Below is a critical reply by Geoff Russell, framed as an Open Letter. Comments welcome below — and write to ABC if this motivates you!

An open letter to the ABC about Catalyst’s latest Fukushima piece

Geoff Russell, August 2014

Dear ABC,

Can anybody imagine ABC’s Alan Kohler without his graphs?

Can anybody imagine him leaving the units of measurements off his axes? Instead of ‘$’s, ‘percent’s or something similarly meaningful, what if he started labelling his X or Y axis as ‘wiggles’ or ‘puds’. I’d reckon the ABC would get more than a few complaints.

So why can Catalyst’s Mark Horstman cite radiation units, which are about as meaningful as ‘wiggles’ to most of the population, without explaining what they mean?

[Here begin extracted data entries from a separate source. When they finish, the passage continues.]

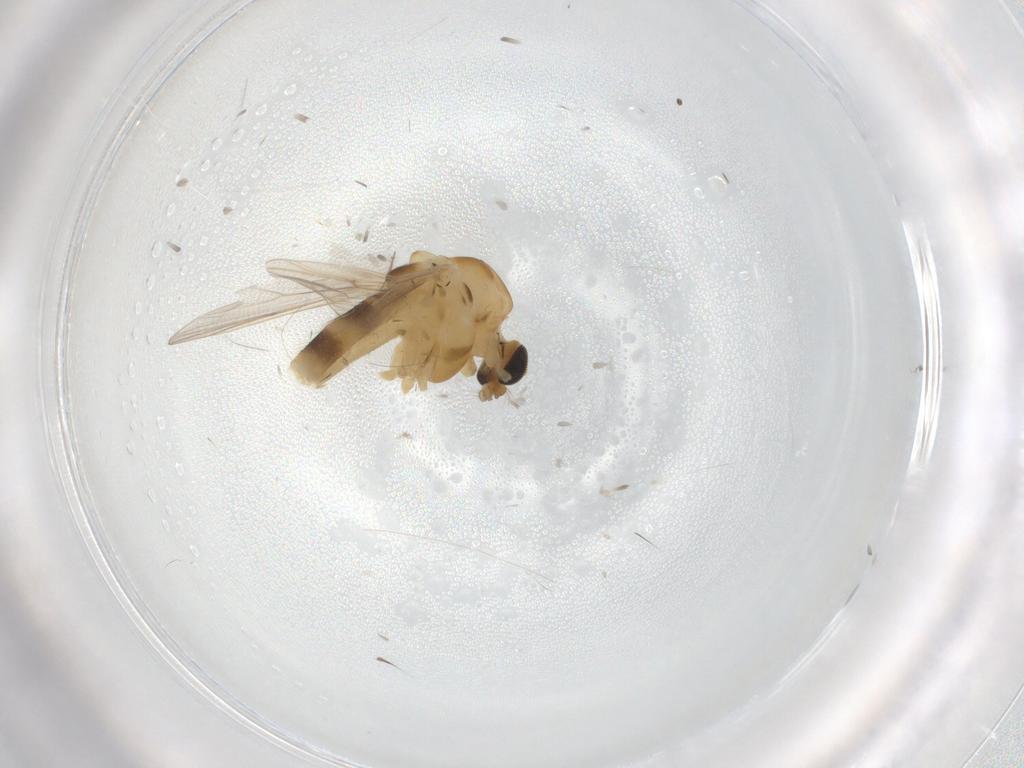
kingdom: Animalia
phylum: Arthropoda
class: Insecta
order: Diptera
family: Chironomidae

Isn’t explaining stuff what science communication is all about?

Horstman recently presented a Radiation fallout Catalyst story about the long term radiation impacts of the 2011 Fukushima nuclear meltdowns. He opens with a statment about forest areas having a radiation count of 7 micro Sieverts per hour (uSv/hr).

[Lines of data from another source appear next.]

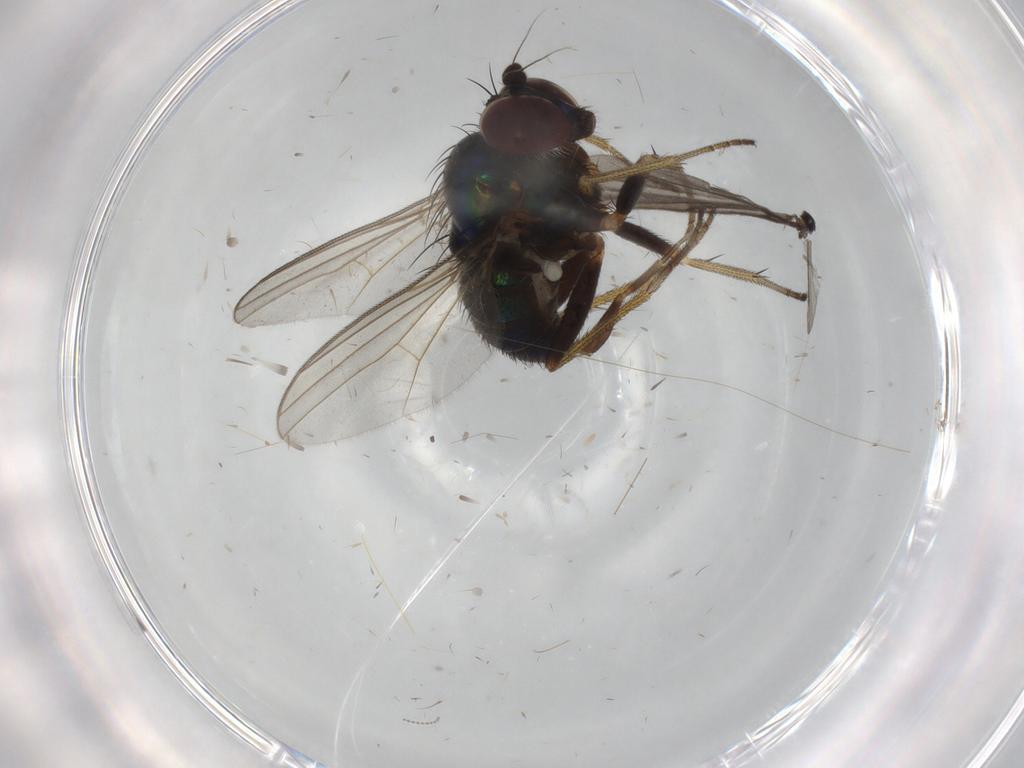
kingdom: Animalia
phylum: Arthropoda
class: Insecta
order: Diptera
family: Dolichopodidae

Horstman could have explained what 7 uSv/hr means. I’m sure he knows. But the closest we got to any kind of information about this level was his claim that 5 uSv/hr was “50 times the maximum dose rate considered safe for the general public”. Without information about how risk changes as the dose changes, this is vacuous at best and misleading at worst. Taking a teaspoon of wine a day may be safe, but what about half a glass a day? That’s 50 times more than a teaspoon, but does it matter? Does raising a safe dose by 50 times make it low risk, high risk, deadly, or perhaps even make it beneficial? Maybe 50 times safe is still just safe.

And Horstman didn’t even get the numbers right. Let’s go through it slowly. Horstman could have got the Catalyst graphics team to do a nice little image. I’ll rely on words.

First, let’s convert the hourly rate to an annual rate so we can compare it to normal background radiation, which averages about 2.4 milli Sieverts per year (mSv/year). Background radiation varies from place to place but usually ranges from 1 mSv/year to around 7 mSv/year. If you were to lay on one of Brazil’s black monazite beaches 24×7, you could get a hefty 800 mSv/year. So 5 micro Sieverts per hour (uSv/hour) is 5 x 24 x 365 = 43800 uSv/year and since there are 1000 micro Sieverts per milli Sievert, this is 43.8 mSv/year. Divide this by the global average background level of 2.4 mSv/year and you get 18.25. So 5 uSv/hour is 18 times the global average background radiation level. Is Horstman telling us that the global average background level is dangerous? If he is, he’s simply wrong. How wrong? The background level of radiation in Finland is 7 mSv/year, much higher than in the UK where it’s below 2 mSv/year, but the cancer rate in Finland is actually a little lower than the cancer rate in the UK. So it seems reasonable to regard the Finnish background radiation rate as safe. Then since 5 uSv/hour is about 6 times higher than the Finnish background rate, I’d say it’s only 6 times higher than a safe rate.

But Horstman’s arithmetic mistakes are a minor matter. Whether it’s 6 times or 50 times greater than something that’s safe doesn’t tell us anything at all about how safe it is.

Is there any evidence that a level of radiation 18 times the global average is dangerous? Not that I know of. But there is certainly quite good evidence that it is harmless.